CSG non déductible. Lorsqu'elle porte sur des sommes à la fois exonérées d'impôt et de cotisations de sécurité sociale, la CSG est intégralement non déductible (BOI 5 B-11-98).

Sources : CGI art. 80 duodecies ; c. séc. soc. art. L. 136-5 et L. 242-1 ; circ. DSS/5B 2006-175 du 18 avril 2006 ; lettre-circ. ACOSS 2001-22 du 25 janvier 2001 ; BOI 5 F-16-06 et 5 F-8-00

bulletin de paye avec indemnité transactionnelle

Un cadre a perçu en 2006 une rémunération brute totale de 62 000 €. Suite à son licenciement, il quitte l'entreprise fin juin 2007, après avoir signé une transaction assortie d'une indemnité transactionnelle de 60 000 €, qui s'ajoute à son indemnité conventionnelle de licenciement de 95 000 €. Indemnité transactionnelle et indemnité de licenciement représentent un total de 155 000 €. L'employeur régularise les tranches A, B et C avec la dernière paye.

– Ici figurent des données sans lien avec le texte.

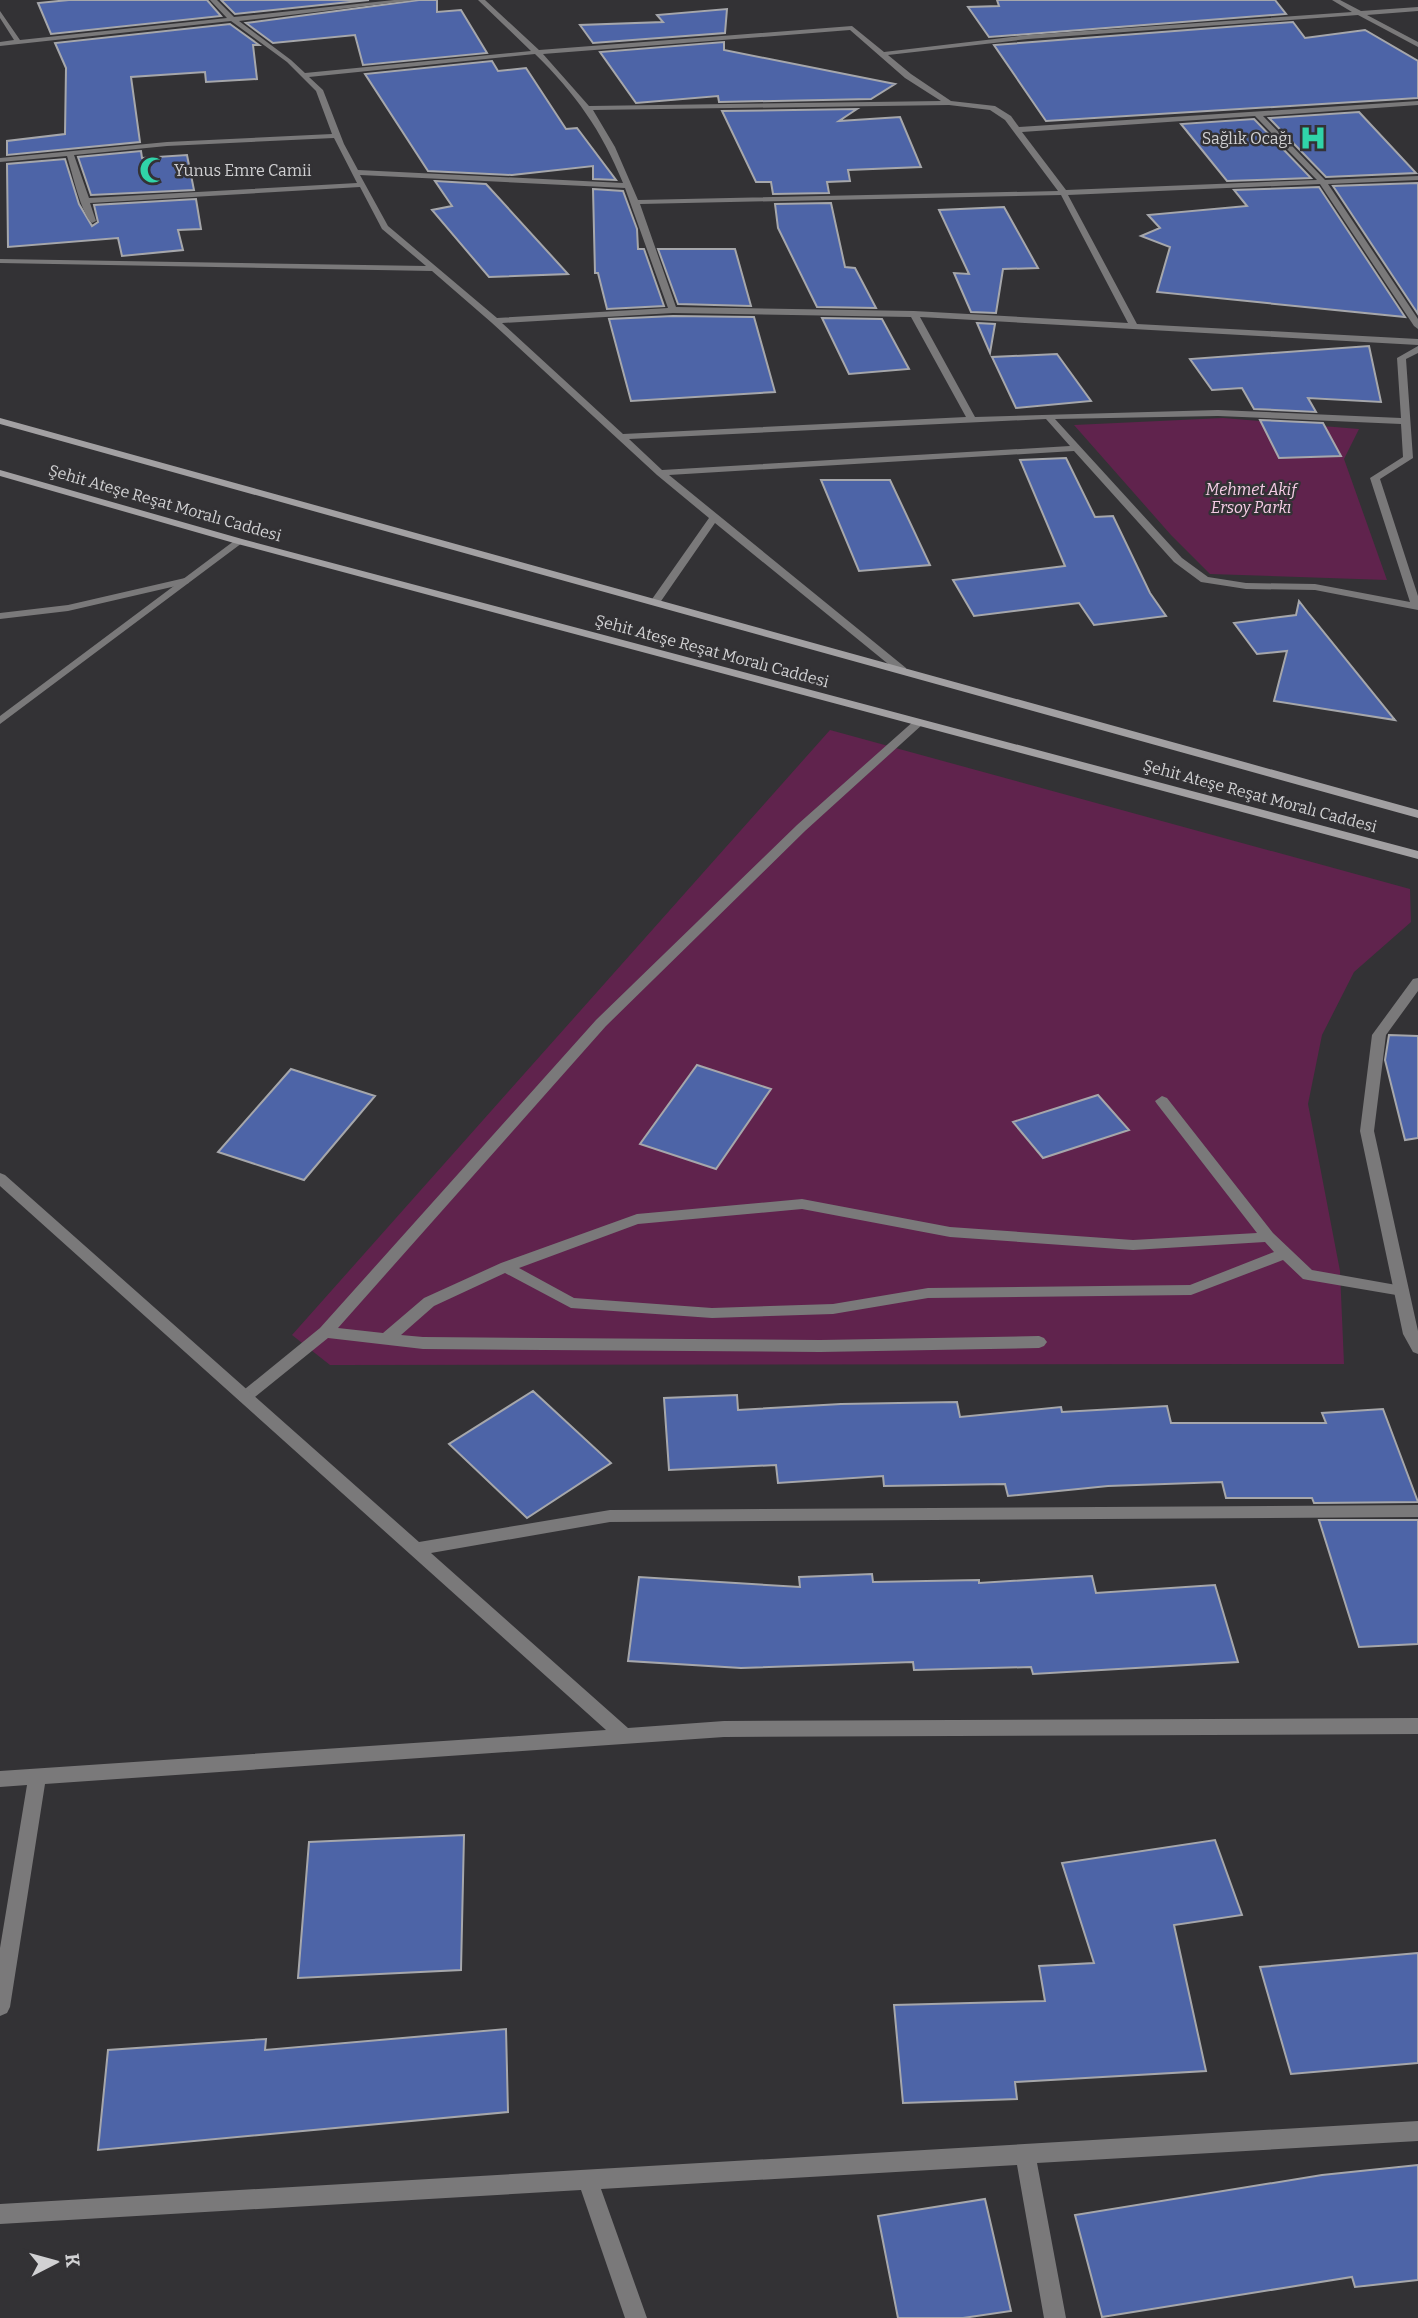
<svg xmlns="http://www.w3.org/2000/svg" width="1418" height="2318" font-family="Bitter,serif">
<style>
.green{fill:#60234d}
.building{fill:#4d64a7;stroke:#a6a7ab;stroke-width:2}
.lines{fill:none;stroke-linecap:round;stroke-linejoin:round}
.service{fill:#7a797a;fill-rule:evenodd}
.minor{fill:#7a797a;fill-rule:evenodd}
.secondary{fill:#a2a0a2;fill-rule:evenodd}
.labels{text-anchor:middle;dominant-baseline:central;stroke-width:5;stroke-linejoin:round;paint-order:stroke}
.far-poi-label{font-size:16px;fill:#d1d1d3;stroke:#333235;text-anchor:end}
.far-park-label{font-size:16px;font-style:italic;fill:#f5cce5;stroke:#333235}
.far-street-label{font-size:16px;fill:#d1d1d3;stroke:#333235}
</style>
<rect width="100%" height="100%" fill="#333235"/>
<path class="green" d="M 1223,418 L 1359,429 L 1344,459 L 1387,580 L 1210,574 L 1171,535 L 1074,425 Z
M 830,730 L 1410,889 L 1411,922 L 1354,972 L 1322,1035 L 1308,1104 L 1340,1271 L 1344,1364 L 330,1365 L 292,1335 Z"/>
<path class="building" d="M 69,0 L 207,0 L 221,16 L 51,34 L 38,3 Z
M 221,0 L 369,0 L 235,14 Z
M 419,0 L 437,0 L 437,12 L 461,10 L 487,53 L 363,65 L 355,35 L 273,43 L 246,23 Z
M 997,0 L 1275,0 L 1286,14 L 989,37 L 968,7 L 999,6 Z
M 727,9 L 725,33 L 593,43 L 580,25 L 663,22 L 657,15 Z
M 1293,22 L 1305,38 L 1365,30 L 1418,61 L 1418,98 L 1046,121 L 994,45 Z
M 230,24 L 259,45 L 253,45 L 257,79 L 206,82 L 205,72 L 131,77 L 140,142 L 7,155 L 7,141 L 65,134 L 66,68 L 55,43 Z
M 724,42 L 724,50 L 895,84 L 871,99 L 719,102 L 718,96 L 636,103 L 600,52 Z
M 492,61 L 498,71 L 526,68 L 566,129 L 577,128 L 616,180 L 593,179 L 593,166 L 512,175 L 428,171 L 365,74 Z
M 857,109 L 839,121 L 900,117 L 921,167 L 848,170 L 850,181 L 827,182 L 829,193 L 773,194 L 771,182 L 756,182 L 722,111 Z
M 1359,112 L 1416,173 L 1326,177 L 1269,118 Z
M 1254,119 L 1311,178 L 1227,181 L 1181,124 Z
M 141,151 L 142,158 L 187,155 L 194,190 L 91,195 L 78,157 Z
M 65,159 L 79,204 L 92,226 L 98,222 L 94,205 L 196,199 L 201,229 L 178,230 L 183,250 L 122,256 L 118,238 L 8,247 L 7,164 Z
M 435,181 L 486,184 L 568,274 L 489,277 L 432,210 L 452,206 Z
M 1418,183 L 1418,314 L 1333,186 Z
M 1319,187 L 1405,317 L 1157,292 L 1170,247 L 1141,236 L 1160,228 L 1148,215 L 1247,206 L 1234,190 Z
M 593,189 L 623,191 L 637,229 L 638,249 L 644,249 L 664,306 L 607,309 L 598,273 L 595,273 Z
M 831,203 L 845,267 L 855,268 L 876,308 L 817,307 L 778,228 L 775,204 Z
M 1004,207 L 1038,268 L 1003,269 L 996,313 L 971,312 L 954,273 L 969,274 L 939,210 Z
M 658,249 L 735,249 L 751,306 L 678,304 Z
M 673,316 L 754,317 L 775,392 L 631,401 L 609,319 Z
M 822,318 L 882,319 L 909,369 L 849,374 Z
M 977,323 L 995,324 L 990,353 Z
M 1369,346 L 1381,402 L 1308,398 L 1316,412 L 1254,409 L 1242,388 L 1212,390 L 1190,359 Z
M 1057,354 L 1091,401 L 1016,408 L 992,357 Z
M 1260,420 L 1323,423 L 1341,456 L 1279,458 Z
M 1066,458 L 1095,517 L 1113,516 L 1150,593 L 1166,616 L 1094,625 L 1079,603 L 974,616 L 953,580 L 1065,566 L 1020,460 Z
M 821,480 L 890,480 L 930,565 L 859,571 Z
M 1299,601 L 1309,614 L 1395,720 L 1274,701 L 1287,651 L 1257,654 L 1234,623 L 1296,615 Z
M 1389,1035 L 1418,1036 L 1418,1138 L 1405,1140 L 1385,1060 Z
M 697,1065 L 771,1089 L 716,1169 L 640,1144 Z
M 291,1069 L 375,1096 L 304,1180 L 218,1152 Z
M 1098,1095 L 1129,1130 L 1043,1158 L 1013,1122 Z
M 533,1391 L 611,1463 L 527,1518 L 449,1444 Z
M 737,1395 L 738,1410 L 841,1404 L 957,1402 L 960,1417 L 1061,1407 L 1062,1412 L 1167,1406 L 1171,1423 L 1326,1423 L 1322,1413 L 1383,1409 L 1418,1502 L 1314,1503 L 1312,1498 L 1226,1498 L 1222,1482 L 1108,1486 L 1008,1496 L 1005,1484 L 884,1486 L 883,1476 L 778,1483 L 776,1465 L 669,1470 L 664,1398 Z
M 1319,1520 L 1418,1520 L 1418,1644 L 1359,1647 Z
M 872,1574 L 873,1582 L 979,1580 L 979,1583 L 1092,1576 L 1096,1593 L 1215,1585 L 1238,1662 L 1033,1674 L 1031,1667 L 914,1670 L 913,1662 L 741,1668 L 628,1661 L 639,1577 L 800,1587 L 799,1577 Z
M 464,1835 L 461,1970 L 298,1978 L 309,1842 Z
M 1215,1840 L 1242,1915 L 1174,1925 L 1206,2071 L 1015,2082 L 1017,2099 L 903,2103 L 894,2005 L 1045,2001 L 1039,1966 L 1094,1963 L 1062,1863 Z
M 1418,1953 L 1418,2063 L 1291,2074 L 1260,1967 Z
M 506,2029 L 508,2112 L 98,2150 L 108,2050 L 266,2039 L 265,2050 Z
M 1418,2165 L 1418,2280 L 1355,2287 L 1352,2277 L 1102,2317 L 1075,2215 L 1322,2175 Z
M 985,2199 L 1011,2311 L 963,2318 L 898,2318 L 878,2216 Z"/>
<g class="lines">
<path class="service" d="M 185,578 L 189,579 L 189,583 L 68,611 L 0,619 L 0,613 L 68,605 Z
M 919,719 L 925,722 L 923,724 L 805,831 L 606,1026 L 338,1328 L 383,1333 L 424,1298 L 501,1263 L 637,1214 L 802,1199 L 950,1227 L 1133,1240 L 1257,1233 L 1157,1104 L 1155,1101 L 1162,1096 L 1167,1098 L 1273,1233 L 1312,1270 L 1402,1286 L 1407,1287 L 1409,1291 L 1407,1295 L 1402,1296 L 1308,1280 L 1303,1279 L 1283,1260 L 1191,1295 L 928,1298 L 833,1314 L 712,1318 L 571,1308 L 505,1273 L 434,1306 L 401,1335 L 423,1337 L 820,1340 L 1039,1336 L 1044,1338 L 1047,1342 L 1044,1346 L 1039,1348 L 820,1352 L 423,1349 L 328,1338 L 250,1401 L 240,1401 L 237,1397 L 240,1393 L 320,1328 L 596,1020 L 797,825 L 915,720 ZM 802,1209 L 950,1237 L 1133,1250 L 1265,1242 L 1274,1252 L 1190,1285 L 928,1288 L 833,1304 L 712,1308 L 574,1298 L 519,1268 L 638,1224 Z"/>
<path class="minor" d="M 210,0 L 217,0 L 234,17 L 394,0 L 416,0 L 239,21 L 291,60 L 305,73 L 531,51 L 478,0 L 485,0 L 539,50 L 852,26 L 884,52 L 1028,35 L 1352,12 L 1332,0 L 1340,0 L 1361,11 L 1418,7 L 1418,11 L 1367,15 L 1418,42 L 1418,47 L 1358,15 L 1028,39 L 888,55 L 911,74 L 951,101 L 995,106 L 1011,116 L 1019,127 L 1418,101 L 1418,105 L 1263,116 L 1325,180 L 1418,176 L 1418,180 L 1328,184 L 1418,319 L 1418,329 L 1414,326 L 1320,184 L 1068,195 L 1137,324 L 1418,339 L 1418,345 L 920,317 L 975,417 L 1218,410 L 1401,418 L 1397,358 L 1418,346 L 1418,353 L 1406,359 L 1413,458 L 1380,479 L 1418,596 L 1418,610 L 1315,590 L 1246,589 L 1201,582 L 1174,562 L 1074,451 L 669,475 L 906,668 L 906,672 L 898,672 L 715,523 L 659,604 L 651,604 L 650,602 L 709,518 L 657,475 L 492,323 L 432,271 L 0,263 L 0,259 L 426,266 L 382,229 L 360,187 L 90,203 L 96,221 L 92,223 C 82,216 72,172 67,156 L 0,162 L 0,158 L 167,142 L 332,134 L 316,91 L 287,62 L 231,21 L 0,46 L 0,42 L 14,40 L 0,18 L 0,11 L 20,40 L 227,18 ZM 850,30 L 905,78 L 941,101 L 589,106 L 543,54 ZM 535,54 C 575,93 602,131 623,183 L 358,170 L 344,144 L 323,90 L 309,77 ZM 949,105 L 990,110 L 1005,120 L 1058,191 L 638,200 L 615,147 L 593,110 ZM 1255,116 L 1317,180 L 1066,190 L 1022,132 ZM 334,138 L 357,183 L 89,198 L 74,155 L 167,146 ZM 360,175 L 625,188 L 668,308 L 497,318 L 388,226 ZM 1061,195 L 1128,323 L 914,311 L 676,307 L 640,204 ZM 673,313 L 911,317 L 966,417 L 623,434 L 502,323 ZM 1218,416 L 1401,424 L 1403,457 L 1370,478 L 1410,602 L 1315,584 L 1246,583 L 1208,577 L 1182,558 L 1055,419 ZM 1046,419 L 1070,446 L 662,470 L 629,439 Z
M 238,538 L 243,541 L 242,543 L 0,724 L 0,716 Z
M 1418,978 L 1418,991 L 1386,1035 L 1374,1131 L 1418,1331 L 1418,1354 L 1413,1352 L 1403,1334 L 1360,1131 L 1372,1035 L 1413,979 Z
M 0,1173 L 5,1175 L 419,1542 L 610,1510 L 1418,1505 L 1418,1517 L 610,1522 L 431,1553 L 628,1728 L 724,1721 L 1418,1718 L 1418,1734 L 724,1737 L 45,1784 L 10,2007 L 7,2013 L 0,2016 L 0,1948 L 27,1785 L 0,1787 L 0,1771 L 606,1730 L 0,1186 Z
M 1418,2121 L 1418,2141 L 1037,2163 L 1066,2318 L 1044,2318 L 1017,2165 L 601,2189 L 647,2318 L 625,2318 L 581,2190 L 0,2224 L 0,2204 Z"/>
<path class="secondary" d="M 0,418 L 1418,810 L 1418,818 L 0,424 Z
M 0,470 L 242,539 L 1418,851 L 1418,859 L 234,543 L 0,476 Z"/>
</g>
<defs>
<g id="hospital-bare" transform="scale(2.1)"><path d="M-5-5h3v3.5h4V-5h3V5h-3V1.5h-4V5h-3Z" fill="#30d4a9" stroke="#333235" stroke-width="2.5" paint-order="stroke"/></g>
<g id="mosque-bare" transform="scale(2.1)"><path d="M3.5-4.9A6 6 0 1 0 3.5 4.9A5 5 0 1 1 3.5-4.9Z" fill="#30d4a9" stroke="#333235" stroke-width="2.5" paint-order="stroke"/></g>
</defs>
<g fill-rule="evenodd">
<use href="#hospital-bare" x="1313" y="138"/>
<use href="#mosque-bare" x="153" y="170"/>
</g>
<g class="labels">
<g class="far-poi-label">
<text x="1292" y="138">Sağlık Ocağı</text>
<text x="174" y="170" text-anchor="start">Yunus Emre Camii</text>
</g>
<g class="far-park-label">
<text x="1251" y="489">Mehmet Akif<tspan x="1251" dy="18">Ersoy Parkı</tspan></text>
</g>
<g class="far-street-label">
<text transform="translate(165 503) rotate(16)">Şehit Ateşe Reşat Moralı Caddesi</text>
<text transform="translate(712 651) rotate(15)">Şehit Ateşe Reşat Moralı Caddesi</text>
<text transform="translate(1260 796) rotate(15)">Şehit Ateşe Reşat Moralı Caddesi</text>
</g>
</g>
<g transform="translate(56 2262) rotate(84)" stroke="#333235" stroke-width="5" paint-order="stroke">
<path d="M0-5L12 26L0 18L-12 26Z" fill="#d1d1d3"/>
<text y="-10" font-size="19" font-weight="bold" text-anchor="middle" fill="#d1d1d3">K</text>
</g>
</svg>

Cotisations et impôt sur le revenu. La somme globale « indemnité de licenciement + indemnité transactionnelle » est exonérée à hauteur du double de la rémunération annuelle brute de 2006 : 62 000 X 2 = 124 000 €. La somme exonérée se décompose ainsi : 95 000 € au titre de l'indemnité de licenciement et 29 000 € au titre de l'indemnité transactionnelle. Le surplus (31 000 €) est soumis à cotisations et imposable.

Base CSG/CRDS. La somme globale est soumise à CSG et CRDS pour la part excédant l'indemnité conventionnelle de licenciement, soit 155 000 € - 95 000 € = 60 000 €. Les 60 000 € d'indemnité transactionnelle soumis à la CSG se ventilent en deux éléments : la partie de l'indemnité imposable et soumise à cotisations (31 000 €) sur laquelle 5,10 % de CSG sont déductibles ; une partie qui est exonérée d'impôt et de cotisations (60 000 € - 31 000 € = 29 000 €) sur laquelle les 7,50 % de CSG sont intégralement non déductibles.

Somme isolée au regard de l'AGIRC. La fraction d'indemnité transactionnelle assujettie aux cotisations de sécurité sociale constitue une « somme isolée » au regard des cotisations AGIRC, ce qui implique en principe la mise en oeuvre de règles spécifiques d'assujettissement (voir Dictionnaire Paye, « Sommes isolées »). Pour la lisibilité de l'exemple, nous avons choisi une hypothèse de calcul dans laquelle l'application de ces règles spécifiques aurait conduit au même résultat au regard des contributions AGIRC.